In this activity, students investigate equilibrium of a rigid body by applying forces from 1, 2, 3 or 4 spring scales. As the students move the scales and change the forces they carry, the spring scale extensions allow them to see that the Principle of Concurrent forces is always satisfied (unless all of the forces are parallel).
By the end of the activity, students should be able to:
- Read the force in a spring scale
- Trace the line of action of spring scale forces on a large sheet of paper
- Convert those lines of action into vectors and add them graphically (or algebraically, if given supplementary instruction)

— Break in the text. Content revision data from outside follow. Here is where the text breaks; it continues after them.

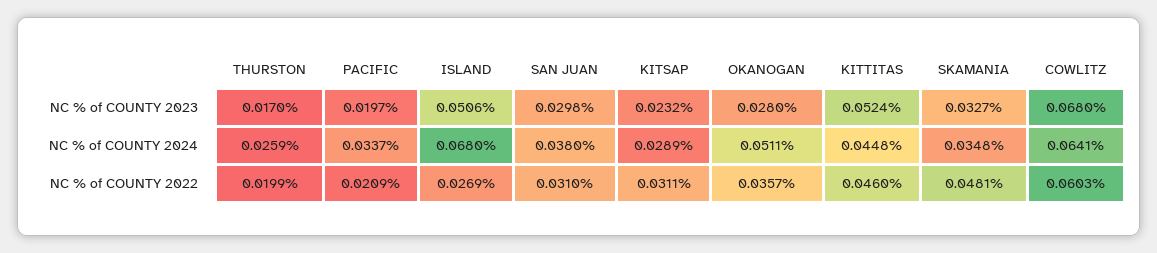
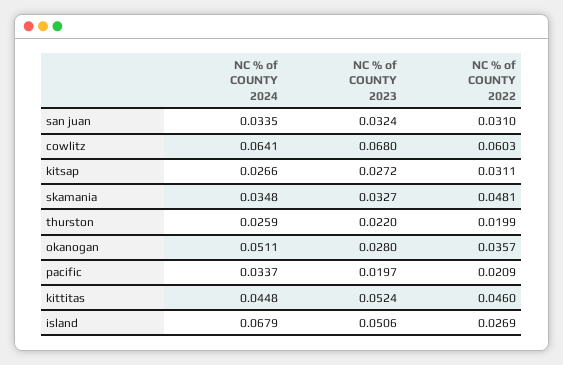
THURSTON, NC % of COUNTY 2023: 0.017 -> 0.022
SAN JUAN, NC % of COUNTY 2023: 0.0298 -> 0.0324
KITSAP, NC % of COUNTY 2023: 0.0232 -> 0.0272
ISLAND, NC % of COUNTY 2024: 0.068 -> 0.0679
SAN JUAN, NC % of COUNTY 2024: 0.038 -> 0.0335
KITSAP, NC % of COUNTY 2024: 0.0289 -> 0.0266

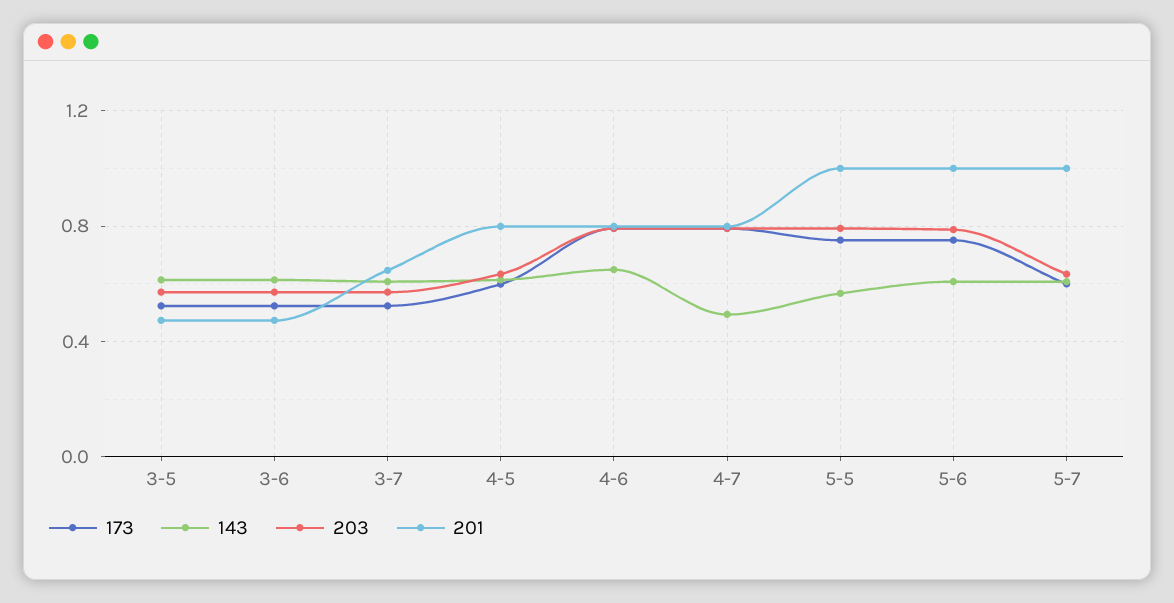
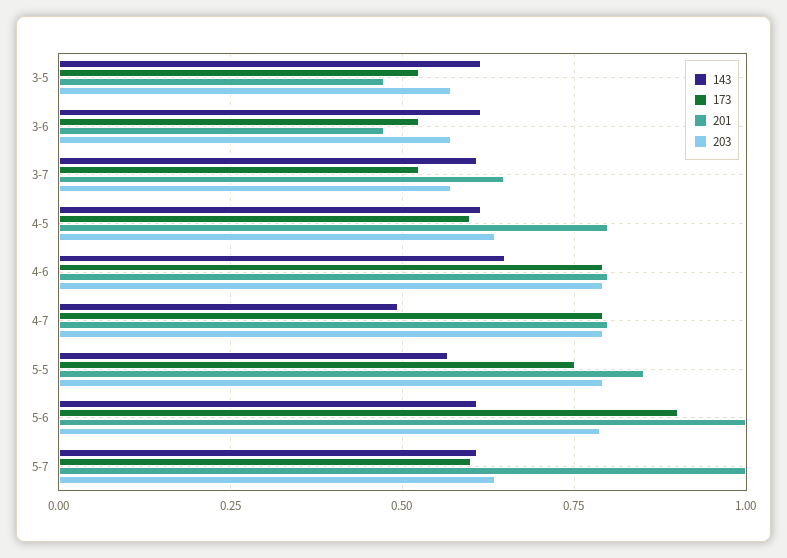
201, 5-5: 1 -> 0.85
173, 5-6: 0.75 -> 0.9

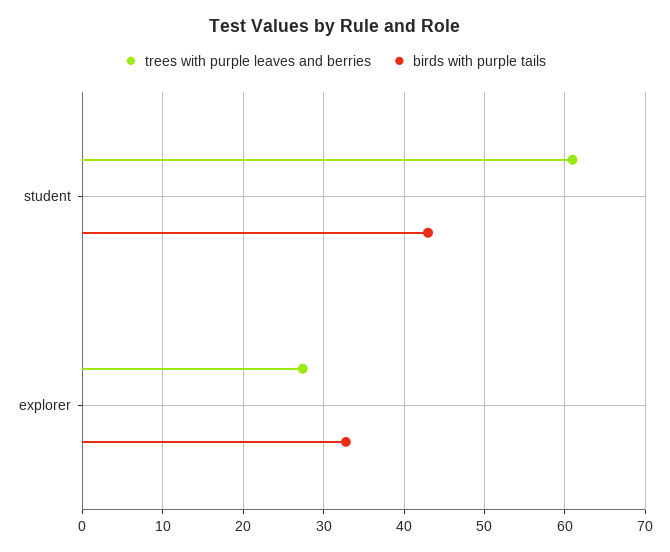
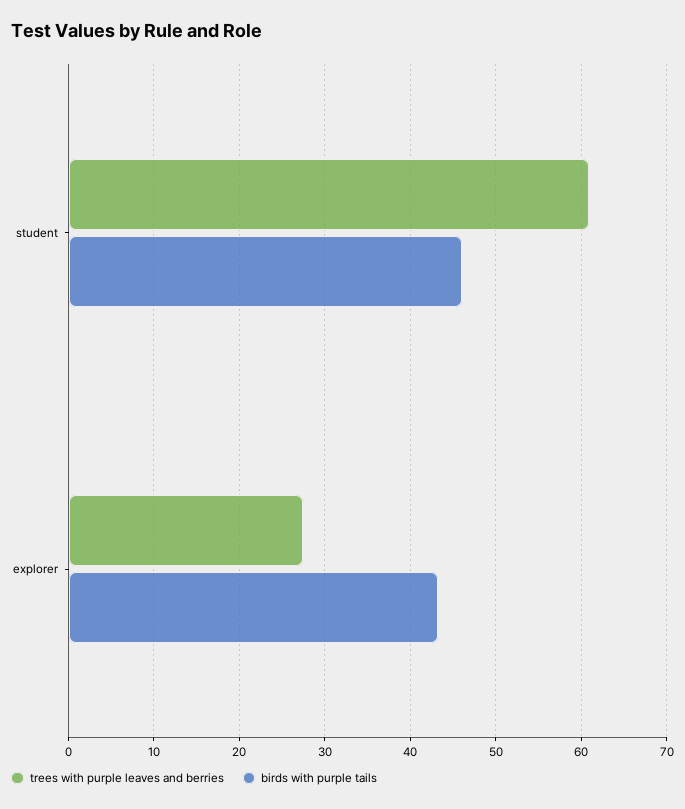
birds with purple tails, student: 43 -> 46
birds with purple tails, explorer: 33 -> 43

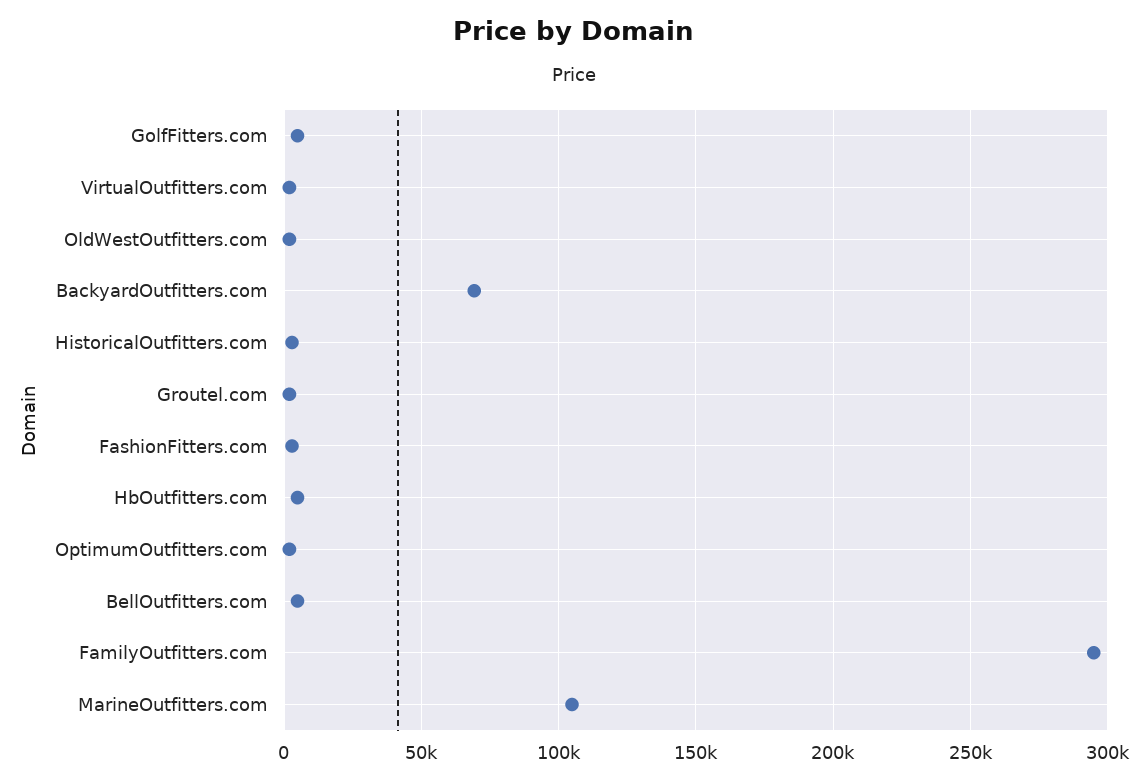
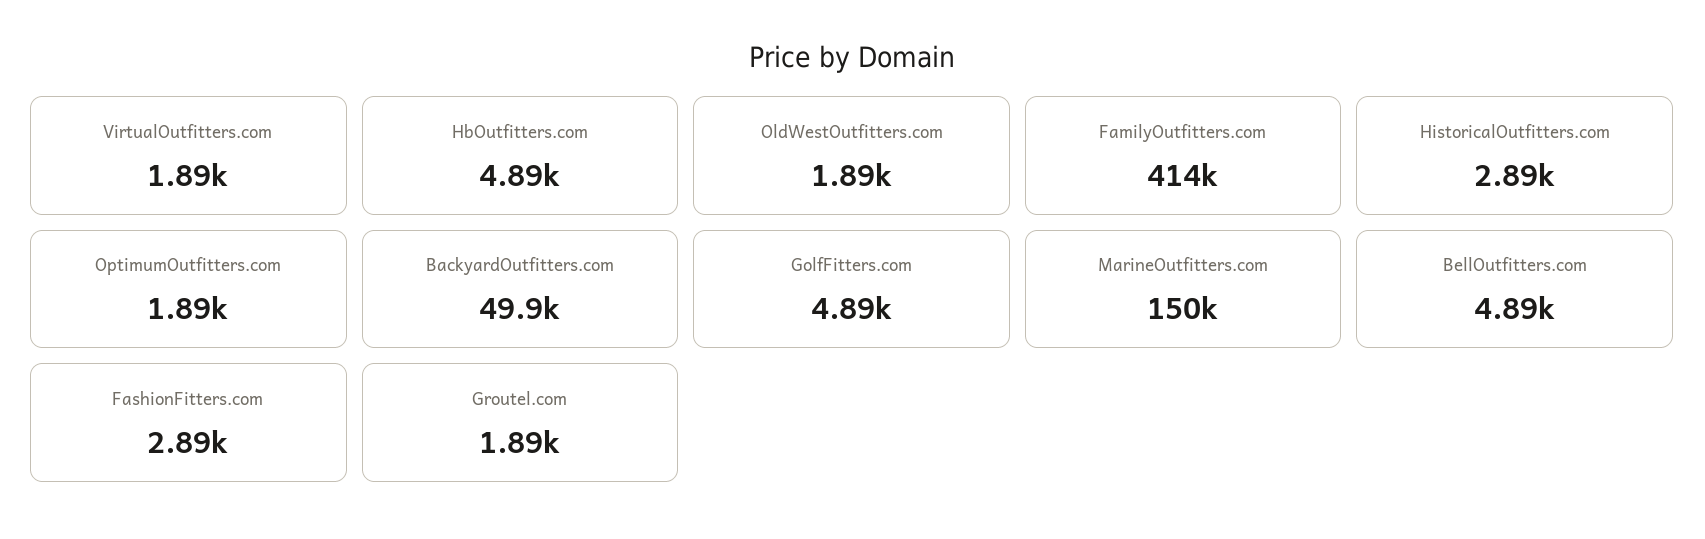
BackyardOutfitters.com: 70000 -> 49900
FamilyOutfitters.com: 295000 -> 414000
MarineOutfitters.com: 105000 -> 150000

- Demonstrate that a single, non-zero force cannot act on a body
- Show that if 2 forces act they must be equal, opposite and collinear
- Illustrate by example, that if 2 or more forces act on a rigid body, their vector sum must be zero
- Demonstrate that the lines of action of any 3 non-parallel forces on a rigid body must cross at a common point (The Principle of Concurrent Forces)
- By counter-example, demonstrate that the Principle of Concurrent Forces does not hold when more than 3 forces are applied to a rigid body
And, if the Contract was used,
- Discuss how contracts can facilitate attainment of collective goals
Tips for Using the Activity
Students should be encouraged to enjoy the Activity.
They should not be rushed or under pressure to obtain the “correct answer” or a high grade.
Instead, they should be encouraged to explore, and figure out how forces on a rigid body must interact for equilibrium to exist.
The equipment was designed to be simple and intuitive to operate, informative to the students, and durable.